------ DATASET EXTRACT ------
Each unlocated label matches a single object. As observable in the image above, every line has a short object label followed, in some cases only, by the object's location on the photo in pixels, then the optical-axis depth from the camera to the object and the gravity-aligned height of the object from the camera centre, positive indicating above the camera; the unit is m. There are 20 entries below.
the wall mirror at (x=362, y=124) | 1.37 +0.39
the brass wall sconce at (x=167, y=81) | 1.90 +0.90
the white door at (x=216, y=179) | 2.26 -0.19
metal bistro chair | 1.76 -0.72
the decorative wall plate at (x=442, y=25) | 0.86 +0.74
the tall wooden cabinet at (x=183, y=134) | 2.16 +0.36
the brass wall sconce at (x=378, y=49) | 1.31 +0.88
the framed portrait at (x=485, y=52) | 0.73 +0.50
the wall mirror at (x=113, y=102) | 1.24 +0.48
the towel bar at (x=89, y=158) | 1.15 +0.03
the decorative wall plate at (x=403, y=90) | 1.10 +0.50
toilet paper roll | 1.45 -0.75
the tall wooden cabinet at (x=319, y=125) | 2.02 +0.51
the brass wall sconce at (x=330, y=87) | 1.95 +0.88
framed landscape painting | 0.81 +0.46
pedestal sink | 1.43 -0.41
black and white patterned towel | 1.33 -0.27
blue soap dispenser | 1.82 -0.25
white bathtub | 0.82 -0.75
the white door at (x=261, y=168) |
------
▸ **WORK TO BE COMPLETED**: Repeat, character for character, the lines from the one that holds "the brass wall sconce at (x=378, y=49)" to the final line of the material, inclusive, and no other lines.

▸ **TASK OUTPUT**:
the brass wall sconce at (x=378, y=49) | 1.31 +0.88
the framed portrait at (x=485, y=52) | 0.73 +0.50
the wall mirror at (x=113, y=102) | 1.24 +0.48
the towel bar at (x=89, y=158) | 1.15 +0.03
the decorative wall plate at (x=403, y=90) | 1.10 +0.50
toilet paper roll | 1.45 -0.75
the tall wooden cabinet at (x=319, y=125) | 2.02 +0.51
the brass wall sconce at (x=330, y=87) | 1.95 +0.88
framed landscape painting | 0.81 +0.46
pedestal sink | 1.43 -0.41
black and white patterned towel | 1.33 -0.27
blue soap dispenser | 1.82 -0.25
white bathtub | 0.82 -0.75
the white door at (x=261, y=168) |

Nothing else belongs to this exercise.